Top of Material for the task

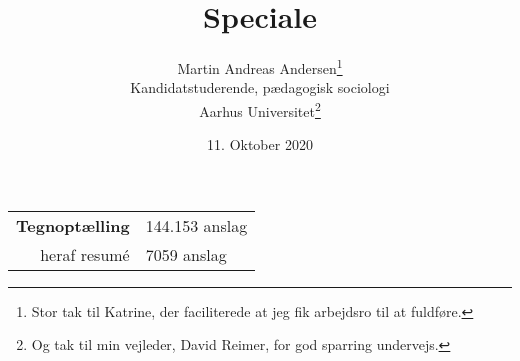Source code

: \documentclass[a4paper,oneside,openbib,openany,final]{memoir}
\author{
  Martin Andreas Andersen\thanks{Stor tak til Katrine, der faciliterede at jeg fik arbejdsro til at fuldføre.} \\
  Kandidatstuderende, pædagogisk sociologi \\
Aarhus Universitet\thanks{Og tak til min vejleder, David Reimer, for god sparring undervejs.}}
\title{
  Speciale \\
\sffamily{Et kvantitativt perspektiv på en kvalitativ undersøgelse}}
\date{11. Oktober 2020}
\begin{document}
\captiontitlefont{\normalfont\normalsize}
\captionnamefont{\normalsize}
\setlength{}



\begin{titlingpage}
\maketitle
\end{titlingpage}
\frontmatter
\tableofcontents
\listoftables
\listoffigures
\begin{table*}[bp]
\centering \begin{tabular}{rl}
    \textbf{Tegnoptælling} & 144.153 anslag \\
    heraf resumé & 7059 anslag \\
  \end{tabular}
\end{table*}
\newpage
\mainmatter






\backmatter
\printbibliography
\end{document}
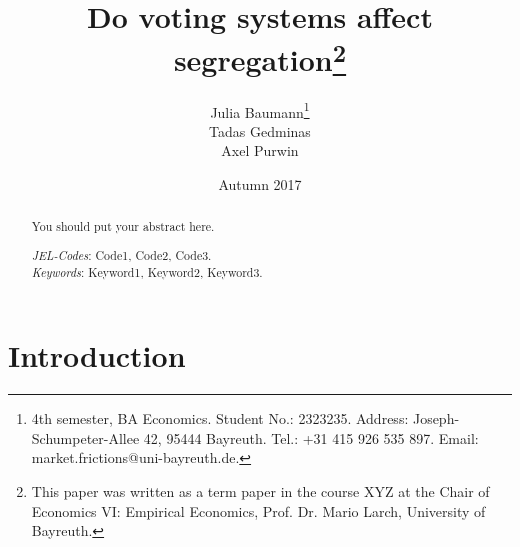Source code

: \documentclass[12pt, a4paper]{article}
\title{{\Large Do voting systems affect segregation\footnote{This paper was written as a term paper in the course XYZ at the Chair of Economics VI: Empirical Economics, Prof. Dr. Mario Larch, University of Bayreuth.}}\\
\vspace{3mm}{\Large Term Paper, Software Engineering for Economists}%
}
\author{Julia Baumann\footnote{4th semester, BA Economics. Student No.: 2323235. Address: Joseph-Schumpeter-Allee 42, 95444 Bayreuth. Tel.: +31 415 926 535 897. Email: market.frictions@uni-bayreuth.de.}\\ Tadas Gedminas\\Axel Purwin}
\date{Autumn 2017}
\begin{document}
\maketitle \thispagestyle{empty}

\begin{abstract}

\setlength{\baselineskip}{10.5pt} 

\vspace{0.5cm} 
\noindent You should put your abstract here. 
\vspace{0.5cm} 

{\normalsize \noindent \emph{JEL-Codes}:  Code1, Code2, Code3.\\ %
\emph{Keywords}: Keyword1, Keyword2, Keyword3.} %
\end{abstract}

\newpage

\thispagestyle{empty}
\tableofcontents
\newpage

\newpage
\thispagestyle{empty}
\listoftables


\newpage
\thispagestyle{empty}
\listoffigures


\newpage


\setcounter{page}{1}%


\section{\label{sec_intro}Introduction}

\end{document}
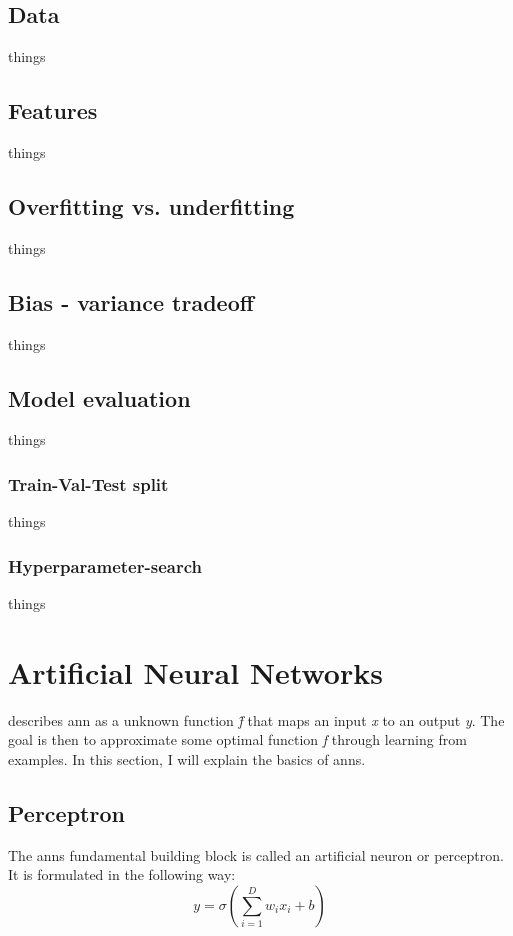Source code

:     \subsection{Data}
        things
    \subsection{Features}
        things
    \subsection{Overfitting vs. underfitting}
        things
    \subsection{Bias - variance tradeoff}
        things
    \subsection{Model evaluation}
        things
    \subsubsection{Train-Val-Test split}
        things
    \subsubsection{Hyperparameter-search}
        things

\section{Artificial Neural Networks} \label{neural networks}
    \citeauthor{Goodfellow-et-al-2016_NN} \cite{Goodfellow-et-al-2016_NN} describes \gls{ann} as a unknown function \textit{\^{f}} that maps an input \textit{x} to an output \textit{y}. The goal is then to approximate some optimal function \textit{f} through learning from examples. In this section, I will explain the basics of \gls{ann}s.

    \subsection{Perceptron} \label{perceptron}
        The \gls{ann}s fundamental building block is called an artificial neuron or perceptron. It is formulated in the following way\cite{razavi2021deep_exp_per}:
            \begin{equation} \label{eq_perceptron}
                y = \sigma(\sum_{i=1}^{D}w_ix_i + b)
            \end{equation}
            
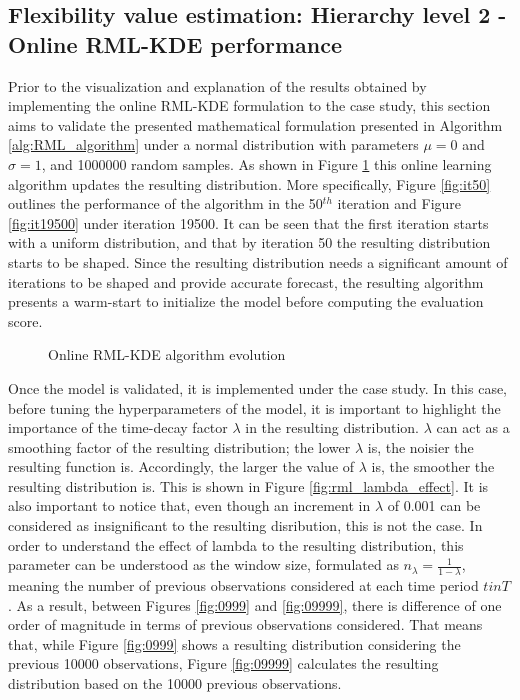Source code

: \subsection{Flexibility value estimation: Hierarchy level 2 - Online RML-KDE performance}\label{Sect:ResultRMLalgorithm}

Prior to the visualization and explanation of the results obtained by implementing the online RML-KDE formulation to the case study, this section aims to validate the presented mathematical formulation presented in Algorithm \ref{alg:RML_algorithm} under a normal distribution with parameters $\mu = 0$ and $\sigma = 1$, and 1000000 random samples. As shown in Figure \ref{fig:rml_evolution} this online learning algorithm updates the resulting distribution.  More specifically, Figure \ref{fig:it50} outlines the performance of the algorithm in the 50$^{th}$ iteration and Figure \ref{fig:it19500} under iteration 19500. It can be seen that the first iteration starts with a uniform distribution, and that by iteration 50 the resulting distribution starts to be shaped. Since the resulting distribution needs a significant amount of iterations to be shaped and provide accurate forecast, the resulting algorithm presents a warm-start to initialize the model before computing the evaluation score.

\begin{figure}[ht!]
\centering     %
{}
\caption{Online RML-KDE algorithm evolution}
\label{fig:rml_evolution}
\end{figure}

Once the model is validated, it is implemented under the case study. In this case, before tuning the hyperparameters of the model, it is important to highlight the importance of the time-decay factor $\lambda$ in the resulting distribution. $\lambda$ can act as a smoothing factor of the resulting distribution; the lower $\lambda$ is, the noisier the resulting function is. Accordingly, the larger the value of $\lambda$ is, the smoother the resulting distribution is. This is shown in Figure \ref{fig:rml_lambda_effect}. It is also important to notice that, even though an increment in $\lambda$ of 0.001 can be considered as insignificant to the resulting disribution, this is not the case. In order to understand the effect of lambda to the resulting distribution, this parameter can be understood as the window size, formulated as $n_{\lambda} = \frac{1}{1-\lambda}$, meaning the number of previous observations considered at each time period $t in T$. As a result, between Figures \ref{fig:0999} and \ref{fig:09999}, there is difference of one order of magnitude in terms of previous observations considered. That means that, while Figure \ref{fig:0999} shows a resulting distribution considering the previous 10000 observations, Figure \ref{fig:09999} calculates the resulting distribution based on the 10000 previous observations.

Bottom of Material for the task

> **Exercise prompt**
Lines with "setlength": copy every one of them from the listing above.

> **Response**
\setlength{}
\setlength{\baselineskip}{10.5pt} 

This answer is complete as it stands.